===== ENTRIES SHOWN

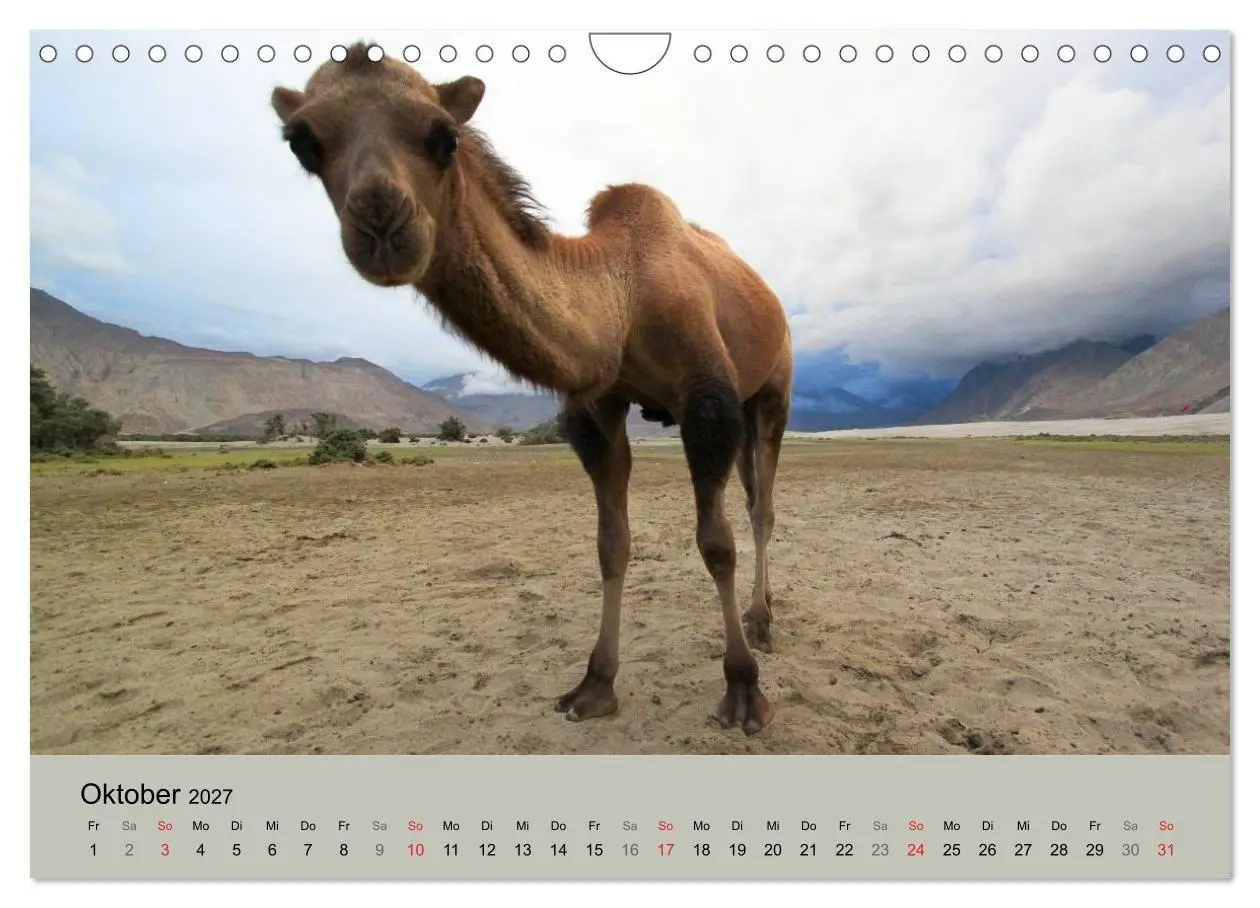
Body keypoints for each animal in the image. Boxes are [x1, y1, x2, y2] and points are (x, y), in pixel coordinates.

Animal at [270, 43, 793, 735]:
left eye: (444, 136)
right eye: (303, 142)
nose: (381, 221)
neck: (621, 297)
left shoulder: (706, 400)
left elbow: (717, 543)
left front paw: (742, 690)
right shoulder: (596, 407)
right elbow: (610, 544)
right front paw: (594, 684)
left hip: (773, 389)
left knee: (762, 507)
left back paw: (762, 622)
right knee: (754, 494)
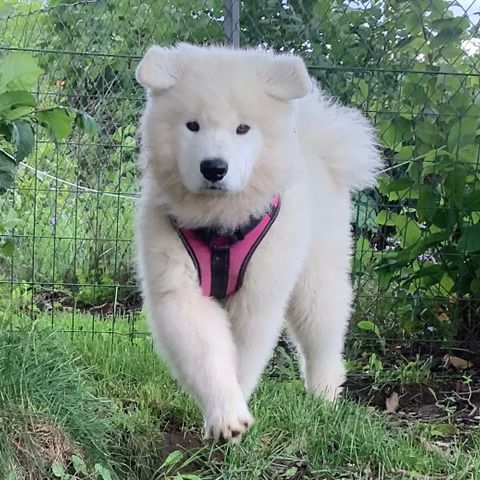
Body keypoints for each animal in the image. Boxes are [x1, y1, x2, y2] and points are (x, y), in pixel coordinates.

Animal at [135, 44, 382, 442]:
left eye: (242, 128)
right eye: (192, 125)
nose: (214, 168)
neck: (220, 226)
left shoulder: (258, 294)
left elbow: (244, 355)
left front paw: (235, 409)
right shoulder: (180, 292)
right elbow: (207, 353)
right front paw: (226, 416)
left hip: (316, 279)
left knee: (324, 337)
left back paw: (325, 396)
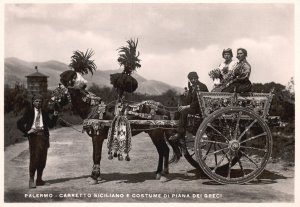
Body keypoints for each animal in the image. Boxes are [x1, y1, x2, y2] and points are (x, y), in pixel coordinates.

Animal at [49, 72, 180, 184]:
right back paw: (160, 172)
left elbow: (96, 155)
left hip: (156, 133)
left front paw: (93, 177)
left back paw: (162, 174)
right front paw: (97, 175)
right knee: (163, 151)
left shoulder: (97, 137)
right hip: (155, 134)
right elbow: (97, 156)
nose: (50, 107)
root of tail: (162, 107)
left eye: (56, 93)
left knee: (164, 150)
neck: (93, 109)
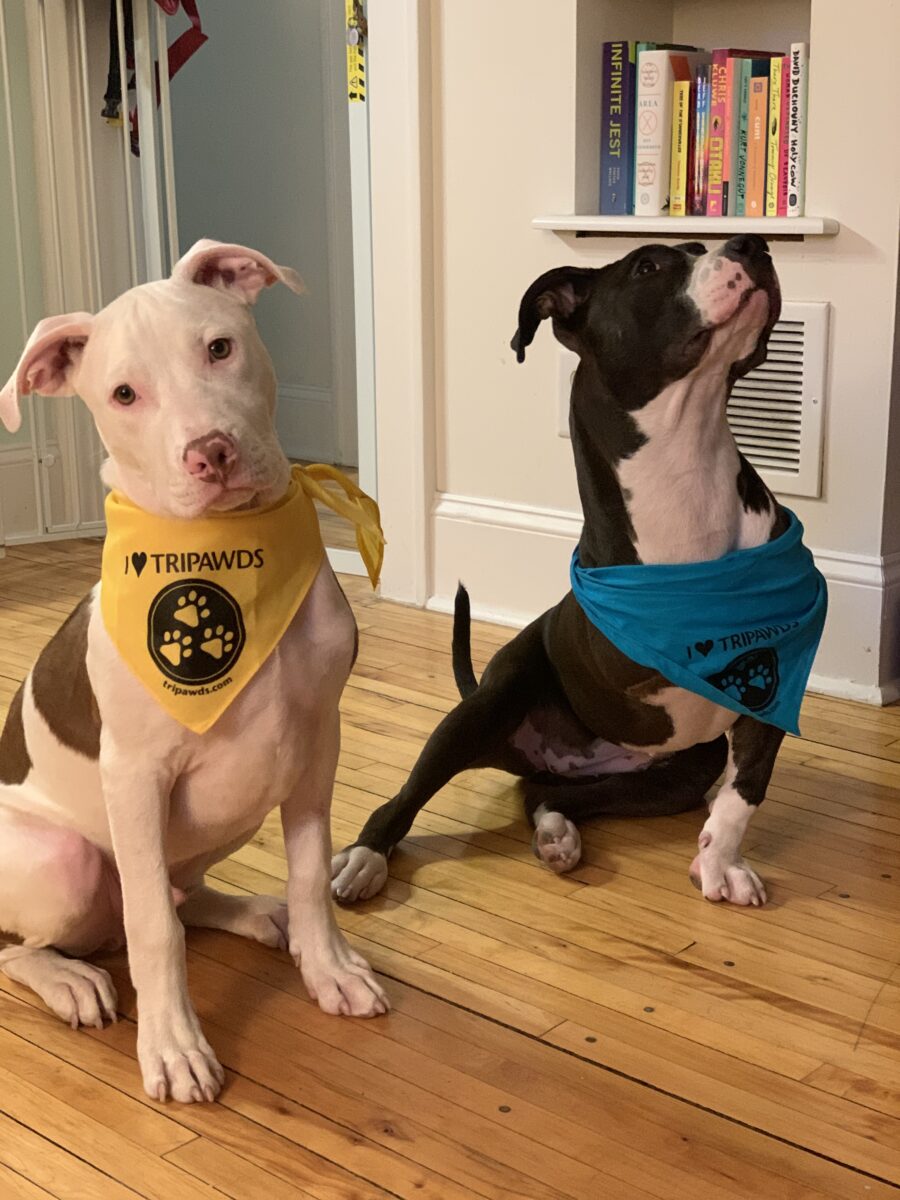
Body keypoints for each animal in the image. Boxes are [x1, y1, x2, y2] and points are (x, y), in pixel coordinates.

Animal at [0, 241, 388, 1104]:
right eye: (123, 393)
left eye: (220, 347)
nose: (211, 451)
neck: (230, 555)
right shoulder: (135, 777)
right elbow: (152, 931)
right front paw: (173, 1045)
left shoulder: (317, 744)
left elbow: (309, 872)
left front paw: (328, 965)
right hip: (67, 862)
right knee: (35, 941)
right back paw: (70, 981)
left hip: (230, 813)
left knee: (184, 896)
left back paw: (256, 913)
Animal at [333, 234, 787, 907]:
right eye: (648, 266)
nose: (752, 242)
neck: (688, 467)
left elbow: (744, 790)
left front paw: (720, 862)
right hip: (483, 708)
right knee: (406, 797)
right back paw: (365, 857)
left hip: (672, 776)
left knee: (546, 795)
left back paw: (556, 832)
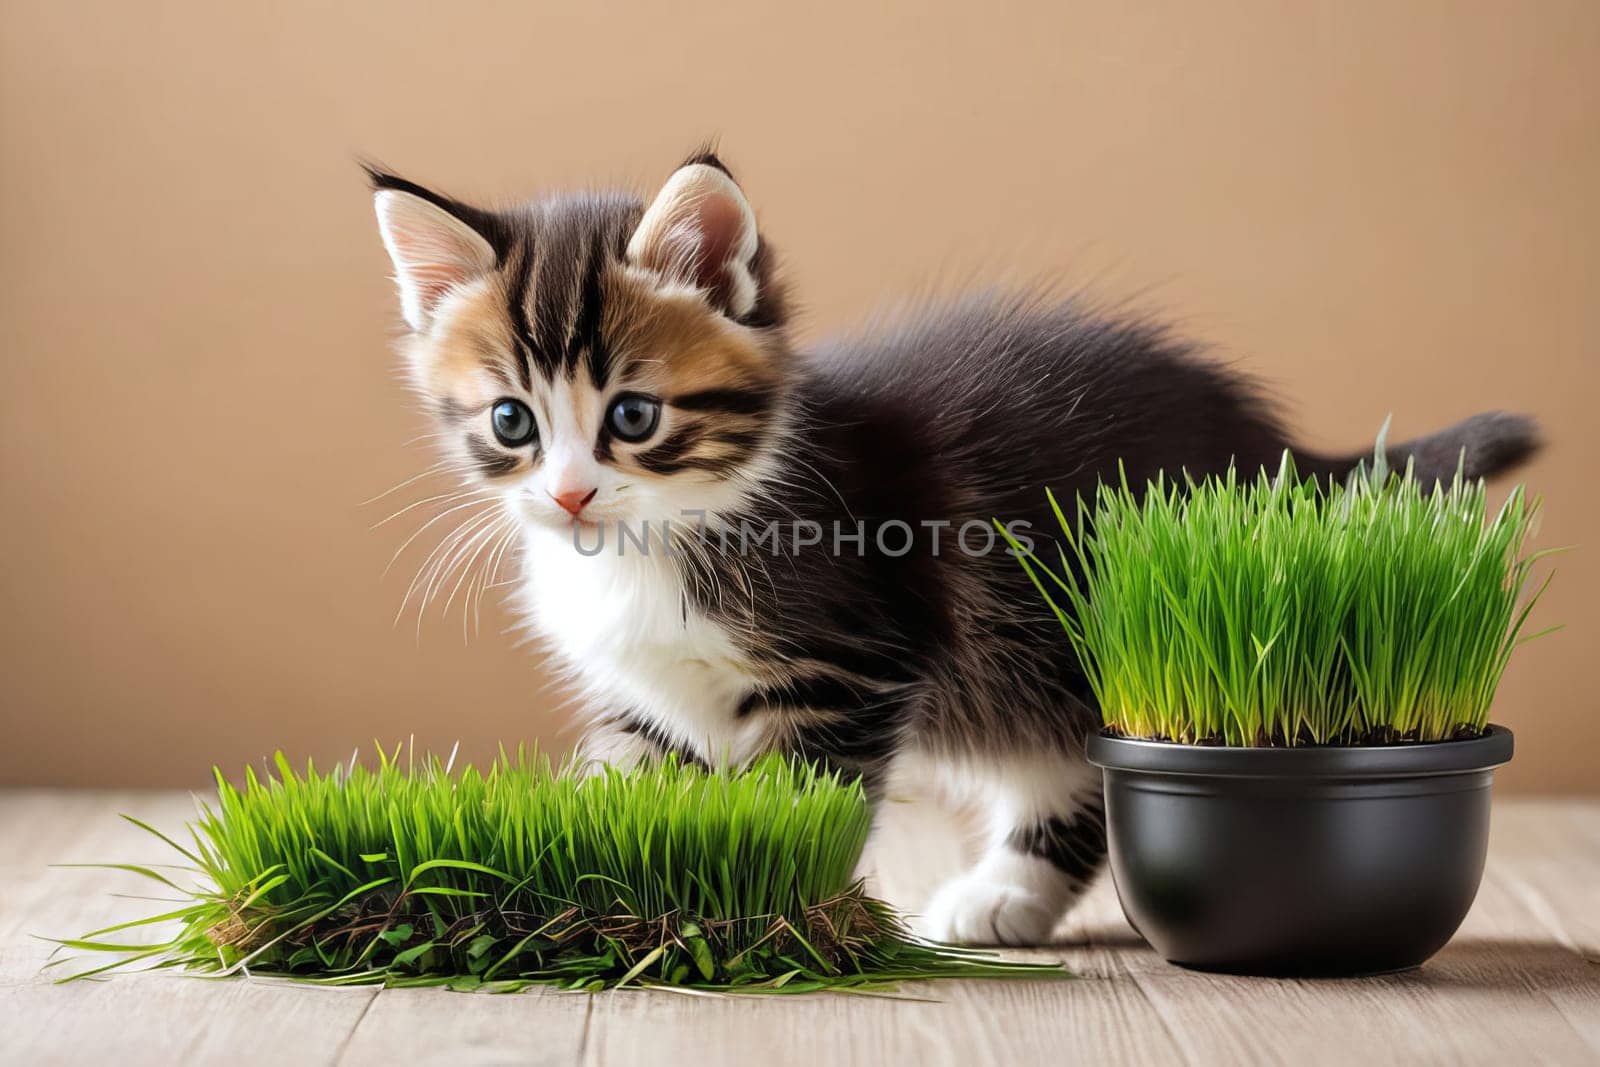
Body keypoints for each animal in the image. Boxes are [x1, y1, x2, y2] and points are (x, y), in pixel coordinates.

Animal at [368, 147, 1542, 940]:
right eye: (511, 421)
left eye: (633, 416)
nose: (569, 497)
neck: (677, 527)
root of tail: (1280, 455)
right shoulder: (643, 700)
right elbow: (628, 792)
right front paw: (589, 882)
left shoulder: (850, 660)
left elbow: (803, 803)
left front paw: (770, 906)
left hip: (1103, 643)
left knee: (1089, 768)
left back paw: (1001, 896)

==========

Only the lines from the one holding "left knee: (546, 795)" to the last line of the entries above should be printed, exactly as they appear and with no pictures.

left knee: (546, 795)
left back paw: (556, 832)
Body keypoints for each animal in the image. Boxes are [x1, y1, x2, y2] and points are (x, y), in pixel coordinates.

Animal at [368, 147, 1542, 940]:
right eye: (511, 421)
left eye: (633, 416)
nose: (569, 497)
neck: (677, 527)
root of tail: (1280, 455)
right shoulder: (643, 700)
right elbow: (628, 792)
right front paw: (589, 882)
left shoulder: (850, 660)
left elbow: (803, 803)
left front paw: (770, 906)
left hip: (1103, 643)
left knee: (1089, 768)
left back paw: (1001, 896)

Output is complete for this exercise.